Wicked discrimination? Broadway smash's apprenticeship excludes white males, federal complaint says
White male music director's Title VI, Title VII complaint with National Endowment for the Arts filed same day Supreme Court unanimously reinstated heterosexual woman's reverse-discrimination lawsuit.
The fourth-longest running Broadway show in history, with about 8,400 performances, an estimated $5 billion in global ticket sales and the most lucrative film adaptation from Broadway yet, may earn a more dubious distinction: race and sex discrimination.
Maestra Music and the New York State Council of the Arts, which respectively operated and funded a three-week paid apprenticeship for Broadway smash Wicked, got hit with a federal civil rights complaint for allegedly excluding male and white applicants, violating Title VI and Title VII of the Civil Rights Act by way of accepting federal money.
The Foundation Against Intolerance and Racism filed the complaint this month with the National Endowment for the Arts' Office for Civil Rights as an "interested third party," though the specific incident concerns one of its FAIR in the Arts members.
Music director Kevin Lynch unsuccessfully applied for membership in Maestra and Musicians United for Social Equity to be eligible for the 2023 "intensive shadowing engagement" with Wicked, according to the complaint.
The membership requirements for Maestra and MUSE, copied in the complaint but substantially the same on their live web pages, suggest they are limited to "female and non-binary" music directors and people of color who are musicians respectively, none of which applies to the white male Lynch.

——

• **ASSIGNED TASK A**: Could you translate this sentence from the Wicked complaint report into Spanish: "Music director Kevin Lynch unsuccessfully applied for membership in Maestra and Musicians United for Social Equity to be eligible for the 2023 "intensive shadowing engagement" with Wicked, according to the complaint."
• **ASSIGNED TASK B**: According to the Wicked complaint report, how long was the paid apprenticeship for Wicked?
• **ASSIGNED TASK C**: Could you print the Wicked complaint report starting with "Maestra Music and" and going on through "accepting federal money."?
Rely on the Wicked complaint report alone.

——

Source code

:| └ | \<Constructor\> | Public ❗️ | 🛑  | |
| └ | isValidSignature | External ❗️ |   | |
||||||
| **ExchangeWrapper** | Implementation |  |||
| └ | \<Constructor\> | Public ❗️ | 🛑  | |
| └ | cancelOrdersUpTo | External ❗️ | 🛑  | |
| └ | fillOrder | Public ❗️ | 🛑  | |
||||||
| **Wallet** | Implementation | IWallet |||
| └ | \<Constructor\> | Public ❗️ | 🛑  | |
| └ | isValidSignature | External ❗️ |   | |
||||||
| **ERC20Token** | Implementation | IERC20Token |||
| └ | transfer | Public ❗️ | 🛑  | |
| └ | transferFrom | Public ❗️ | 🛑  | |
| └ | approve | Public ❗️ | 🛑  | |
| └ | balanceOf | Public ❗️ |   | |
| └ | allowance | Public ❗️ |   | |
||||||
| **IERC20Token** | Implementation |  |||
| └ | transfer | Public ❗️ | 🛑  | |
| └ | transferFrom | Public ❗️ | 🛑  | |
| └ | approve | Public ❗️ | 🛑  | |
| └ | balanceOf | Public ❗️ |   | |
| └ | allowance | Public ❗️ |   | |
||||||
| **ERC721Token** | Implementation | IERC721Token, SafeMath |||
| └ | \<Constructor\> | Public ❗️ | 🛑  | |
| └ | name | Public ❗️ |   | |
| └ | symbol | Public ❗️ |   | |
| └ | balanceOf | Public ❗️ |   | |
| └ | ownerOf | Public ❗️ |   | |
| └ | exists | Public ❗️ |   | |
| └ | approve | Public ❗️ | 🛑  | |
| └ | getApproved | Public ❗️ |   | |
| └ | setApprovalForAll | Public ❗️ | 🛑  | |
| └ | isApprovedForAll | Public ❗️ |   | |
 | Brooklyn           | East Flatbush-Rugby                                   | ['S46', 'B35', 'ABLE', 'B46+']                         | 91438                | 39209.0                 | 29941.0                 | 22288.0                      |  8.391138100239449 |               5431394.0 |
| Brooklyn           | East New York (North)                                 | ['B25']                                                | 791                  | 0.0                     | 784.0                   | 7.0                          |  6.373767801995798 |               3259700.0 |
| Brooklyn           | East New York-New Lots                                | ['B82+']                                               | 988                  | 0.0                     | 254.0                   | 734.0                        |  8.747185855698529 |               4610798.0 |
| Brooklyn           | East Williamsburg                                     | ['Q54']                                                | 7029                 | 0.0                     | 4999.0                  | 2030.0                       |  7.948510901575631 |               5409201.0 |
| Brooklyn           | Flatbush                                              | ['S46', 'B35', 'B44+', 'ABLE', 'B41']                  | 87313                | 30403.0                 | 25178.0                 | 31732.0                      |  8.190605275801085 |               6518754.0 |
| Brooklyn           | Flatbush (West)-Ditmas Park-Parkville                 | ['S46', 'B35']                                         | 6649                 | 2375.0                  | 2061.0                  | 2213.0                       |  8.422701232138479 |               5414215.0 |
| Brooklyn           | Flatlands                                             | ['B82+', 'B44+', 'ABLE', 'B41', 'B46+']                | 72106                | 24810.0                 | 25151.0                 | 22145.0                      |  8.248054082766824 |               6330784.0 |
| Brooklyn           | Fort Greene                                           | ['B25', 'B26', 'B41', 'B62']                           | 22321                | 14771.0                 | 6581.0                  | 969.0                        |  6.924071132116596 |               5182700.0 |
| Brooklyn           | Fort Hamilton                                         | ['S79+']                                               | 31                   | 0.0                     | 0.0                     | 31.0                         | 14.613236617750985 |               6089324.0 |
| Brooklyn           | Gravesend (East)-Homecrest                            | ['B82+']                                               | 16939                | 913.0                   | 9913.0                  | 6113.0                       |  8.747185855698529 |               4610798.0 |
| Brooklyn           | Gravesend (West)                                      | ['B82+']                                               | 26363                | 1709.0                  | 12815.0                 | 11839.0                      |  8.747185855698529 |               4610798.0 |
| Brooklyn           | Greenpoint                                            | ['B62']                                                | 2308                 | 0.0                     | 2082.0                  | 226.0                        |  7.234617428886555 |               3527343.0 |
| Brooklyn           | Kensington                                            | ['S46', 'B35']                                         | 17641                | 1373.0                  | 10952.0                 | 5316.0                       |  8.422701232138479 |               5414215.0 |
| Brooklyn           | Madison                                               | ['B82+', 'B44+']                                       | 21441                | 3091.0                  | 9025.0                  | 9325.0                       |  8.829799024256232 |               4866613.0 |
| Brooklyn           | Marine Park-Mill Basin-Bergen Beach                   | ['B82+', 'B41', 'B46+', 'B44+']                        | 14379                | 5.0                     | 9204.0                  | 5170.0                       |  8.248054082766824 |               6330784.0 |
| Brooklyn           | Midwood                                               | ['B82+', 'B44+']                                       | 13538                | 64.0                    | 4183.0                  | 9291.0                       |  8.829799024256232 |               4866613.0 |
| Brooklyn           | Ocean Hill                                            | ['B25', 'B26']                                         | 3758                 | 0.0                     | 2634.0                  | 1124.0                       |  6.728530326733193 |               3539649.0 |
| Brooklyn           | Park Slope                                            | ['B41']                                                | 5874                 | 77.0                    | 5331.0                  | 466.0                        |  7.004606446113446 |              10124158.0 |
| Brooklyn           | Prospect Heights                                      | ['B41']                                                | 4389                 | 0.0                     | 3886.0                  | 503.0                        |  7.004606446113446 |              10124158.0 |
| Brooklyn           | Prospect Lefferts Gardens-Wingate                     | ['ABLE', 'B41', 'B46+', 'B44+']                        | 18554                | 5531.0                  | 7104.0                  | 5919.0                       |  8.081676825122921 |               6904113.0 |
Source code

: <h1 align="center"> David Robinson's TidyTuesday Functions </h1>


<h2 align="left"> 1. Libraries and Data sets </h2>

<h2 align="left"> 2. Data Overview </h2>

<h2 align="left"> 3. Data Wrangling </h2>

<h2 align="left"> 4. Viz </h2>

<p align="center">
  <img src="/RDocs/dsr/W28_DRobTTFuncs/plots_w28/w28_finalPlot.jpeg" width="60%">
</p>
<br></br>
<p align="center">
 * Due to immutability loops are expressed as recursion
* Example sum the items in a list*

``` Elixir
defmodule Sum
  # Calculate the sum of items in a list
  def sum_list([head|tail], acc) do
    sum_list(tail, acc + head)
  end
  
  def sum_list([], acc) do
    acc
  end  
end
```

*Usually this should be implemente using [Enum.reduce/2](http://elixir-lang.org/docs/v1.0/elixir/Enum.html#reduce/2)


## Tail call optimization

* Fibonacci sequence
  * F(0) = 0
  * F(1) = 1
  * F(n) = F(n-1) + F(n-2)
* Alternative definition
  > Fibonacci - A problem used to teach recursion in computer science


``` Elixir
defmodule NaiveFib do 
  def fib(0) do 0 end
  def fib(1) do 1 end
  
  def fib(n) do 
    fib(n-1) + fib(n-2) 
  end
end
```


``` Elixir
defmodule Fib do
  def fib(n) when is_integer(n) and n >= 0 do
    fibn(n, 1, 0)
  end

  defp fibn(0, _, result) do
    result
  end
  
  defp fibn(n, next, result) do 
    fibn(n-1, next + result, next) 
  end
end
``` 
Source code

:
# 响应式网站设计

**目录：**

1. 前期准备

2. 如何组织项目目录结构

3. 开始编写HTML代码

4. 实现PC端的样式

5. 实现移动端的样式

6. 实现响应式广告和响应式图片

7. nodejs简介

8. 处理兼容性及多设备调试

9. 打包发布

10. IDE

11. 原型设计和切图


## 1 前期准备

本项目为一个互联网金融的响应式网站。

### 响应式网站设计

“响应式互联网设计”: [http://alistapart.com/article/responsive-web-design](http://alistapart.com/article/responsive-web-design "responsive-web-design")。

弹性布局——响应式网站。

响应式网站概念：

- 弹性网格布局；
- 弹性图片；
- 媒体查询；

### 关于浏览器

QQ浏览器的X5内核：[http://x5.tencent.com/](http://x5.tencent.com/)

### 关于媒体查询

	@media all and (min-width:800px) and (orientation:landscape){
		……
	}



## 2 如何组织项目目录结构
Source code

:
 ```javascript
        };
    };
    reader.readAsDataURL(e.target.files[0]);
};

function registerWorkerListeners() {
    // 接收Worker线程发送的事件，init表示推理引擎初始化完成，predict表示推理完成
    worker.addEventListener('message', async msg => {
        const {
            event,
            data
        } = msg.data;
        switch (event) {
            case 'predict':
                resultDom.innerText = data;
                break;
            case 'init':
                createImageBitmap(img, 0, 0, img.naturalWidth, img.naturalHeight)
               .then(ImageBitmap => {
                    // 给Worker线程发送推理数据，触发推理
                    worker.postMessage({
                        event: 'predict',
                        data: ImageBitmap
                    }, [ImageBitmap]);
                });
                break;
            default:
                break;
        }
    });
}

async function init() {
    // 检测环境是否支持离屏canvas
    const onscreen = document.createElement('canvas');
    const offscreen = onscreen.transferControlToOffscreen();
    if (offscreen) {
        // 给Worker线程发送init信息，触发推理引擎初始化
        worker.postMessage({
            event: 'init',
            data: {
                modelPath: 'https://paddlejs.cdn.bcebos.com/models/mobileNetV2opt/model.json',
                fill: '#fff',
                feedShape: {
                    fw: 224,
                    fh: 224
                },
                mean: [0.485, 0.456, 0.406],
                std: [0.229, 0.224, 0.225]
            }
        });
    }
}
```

——

• **ANSWER AREA A**: El director musical Kevin Lynch solicitó sin éxito la membresía en Maestra y Musicians United for Social Equity para poder optar al "compromiso intensivo de acompañamiento" de 2023 con Wicked, según la denuncia.

• **ANSWER AREA B**: It was a three-week paid apprenticeship.

• **ANSWER AREA C**:
Maestra Music and the New York State Council of the Arts, which respectively operated and funded a three-week paid apprenticeship for Broadway smash Wicked, got hit with a federal civil rights complaint for allegedly excluding male and white applicants, violating Title VI and Title VII of the Civil Rights Act by way of accepting federal money.